We plan 12 MPs. A link will appear here as each MP is ready.
MPs will be due at 11:59pm on Mondays.
All MPs are individual assignments.
See the syllabus for a discussion of what types of collaboration and copying are/aren't allowed.
You are expected to plan your work so that you can submit each MP by its posted deadline. We expect to see preliminary submissions well ahead of the deadline. Each deadline has a 2-day grace period to allow you to manage problems (e.g. illness) that arise before the deadline. The grace period will not be extended if you start work very close to (or after) the deadline and then problems arise during the grace period.
In the case of major problems beyond your control (e.g. extended illness), contact the instructor.
The lowest two MP grades will be dropped for 3-hour students. See syllabus for details. Be aware that some MPs build on previous MPs, notably pairs of adjacent MPs with similar names. This means that it's safe to skip some MPs and unwise to skip others. We will make these dependencies clear as the MPs are posted.
Code will be graded automatically. We will provide basic test examples, which you should be able to run on your personal machine. You are expected to do further testing on your own, including (when appropriate) creating new test examples, to ensure that your code works correctly. The autograder will typically re-run some of the provided test cases and also run additional tests. You will typically be able to see feedback on these additional tests (e.g. performance numbers) but not the internal details of the test. Expect that the additional tests may run your code with different parameter settings and/or on new or modified datasets.
We try to release a stable version of the autograder with the MP instructions. However, we may need to patch bugs that are identified (often by students) between the release date and the due date. If you finish the assignment early, recheck your submission close to the due date to make that it still passes the autograder tests.

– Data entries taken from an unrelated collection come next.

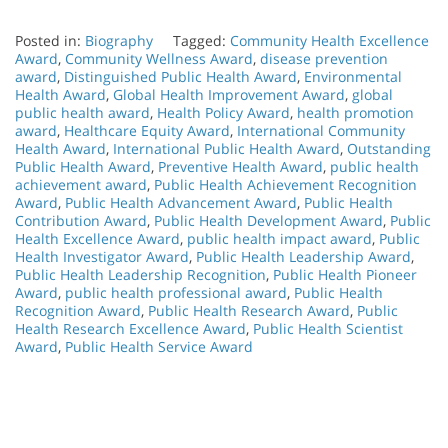
Posted in:
Biography
Tagged:
Community Health Excellence
Award
,
Community Wellness Award
,
disease prevention
award
,
Distinguished Public Health Award
,
Environmental
Health Award
,
Global Health Improvement Award
,
global
public health award
,
Health Policy Award
,
health promotion
award
,
Healthcare Equity Award
,
International Community
Health Award
,
International Public Health Award
,
Outstanding
Public Health Award
,
Preventive Health Award
,
public health
achievement award
,
Public Health Achievement Recognition
Award
,
Public Health Advancement Award
,
Public Health
Contribution Award
,
Public Health Development Award
,
Public
Health Excellence Award
,
public health impact award
,
Public
Health Investigator Award
,
Public Health Leadership Award
,
Public Health Leadership Recognition
,
Public Health Pioneer
Award
,
public health professional award
,
Public Health
Recognition Award
,
Public Health Research Award
,
Public
Health Research Excellence Award
,
Public Health Scientist
Award
,
Public Health Service Award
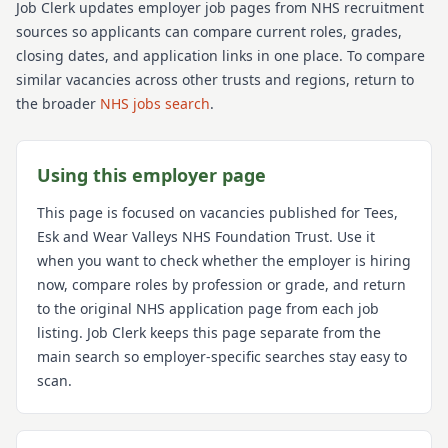
Job Clerk updates employer job pages from NHS recruitment
sources so applicants can compare current roles, grades,
closing dates, and application links in one place. To compare
similar vacancies across other trusts and regions, return to
the broader
NHS jobs search
.
Using this employer page
This page is focused on vacancies published for
Tees,
Esk and Wear Valleys NHS Foundation Trust
. Use it
when you want to check whether the employer is hiring
now, compare roles by profession or grade, and return
to the original NHS application page from each job
listing. Job Clerk keeps this page separate from the
main search so employer-specific searches stay easy to
scan.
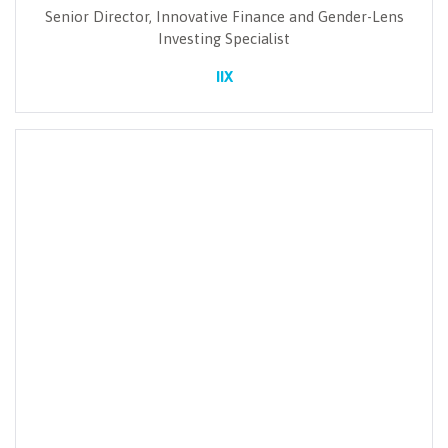
Senior Director, Innovative Finance and Gender-Lens
Investing Specialist
IIX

If you submit in the obvious way, your grade for the MP is the autograder result for your last submission. If you wish us to use an earlier submission instead, you must select that submission explicitly from the gradescope interface. If you cannot do this, e.g. because you submited broken code right before the end of the grace period, please use the regrade procedure (below).
It is expected that you will use good style when writing your MP code. If your code is excessively hard to read, we will not help you find bugs in it. For example:
You are expected to do routine testing before asking us for help. You should be able to tell us which specific part of your code is running too slowly or producing the wrong output. If you can't think of a more sophisticated way to do this, add print statements. If the output on the provided test cases is too complicated, make a simpler test example (e.g. process only the first 5 input items).

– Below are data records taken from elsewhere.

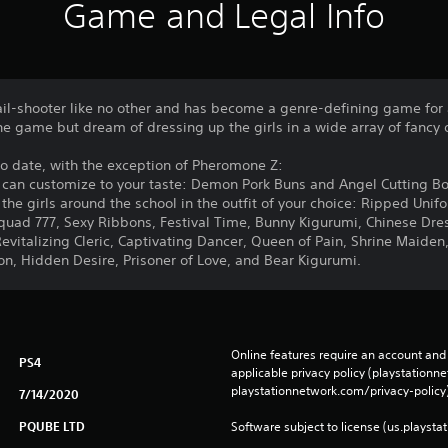
Game and Legal Info
ail-shooter like no other and has become a genre-defining game for 
he game but dream of dressing up the girls in a wide array of fancy ou
 to date, with the exception of Pheromone Z:
ou can customize to your taste: Demon Pork Buns and Angel Cutting B
 the girls around the school in the outfit of your choice: Ripped Unif
uad 777, Sexy Ribbons, Festival Time, Bunny Kigurumi, Chinese Dre
evitalizing Cleric, Captivating Dancer, Queen of Pain, Shrine Maiden,
, Hidden Desire, Prisoner of Love, and Bear Kigurumi.
Online features require an account and 
PS4
applicable privacy policy (playstation
playstationnetwork.com/privacy-policy)
7/14/2020
PQUBE LTD
Software subject to license (us.playsta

Submit your code on Gradescope before asking a code-related question on piazza, unless you are asking a general question about Python or the MP instructions.
Questions on piazza can usually be left world-readable, because your code on Gradescope is visible only to course staff. Often this is convenient because our answer may contain general advice useful to other students. However, if your question gives away significant details of your implementation, please set your piazza post private.
The MPs will be written in Python. If you've never used Python before, you should start getting used to it now, rather than waiting for the release of the first MP. A good place to start is the Python Tutorial. You should install version 3.8 on your computer, as well as the pygame graphics package. If you'd like a hardcopy reference for the basics, the hardcopy version 3.6 tutorial is still a good place to start because it covers features that haven'tt changed much.
The autograder for the MPs will be running Python 3.8. The provided code skeletons may not run under earlier versions of Python. If you are using a more recent release of Python, your code could fail to run on the autograder if you use features that were introduced after 3.8.
Please report any problems on piazza.
Using a virtual environment may make it easier to avoid problems with different versions of python or its libraries. See these instructions for how to set one up.
If you are using Windows Subsystem for Linux, look at these additional instructions.
Your code may import extra modules, but only ones that are part of the standard python library. Unless otherwise specified in the instructions for a specific MP, the only external libraries available during our grading process will be numpy, pygame, and tqdm.
We normally expect you to develop code on your own personal machine. As a backup plan (e.g. if your laptop breaks), you can also use linux machines in the EWS labs. For basic remote access, ssh to linux.ews.illinois.edu. Here are some links for more featureful access:
On EWS, follow these instructions to set up python and pygame in your login environment. Notice that the software provided for certain MPs will require graphics, in which case it is unlikely to run over a remote terminal connection.
MP code will be submitted to gradescope. See individual MP instructions for details.
We expect that most issues with the autograder will reported as you are developing and testing your code. However, if there are still issues remaining after the assignment closes, please post a request on the "regrade" folder on piazza.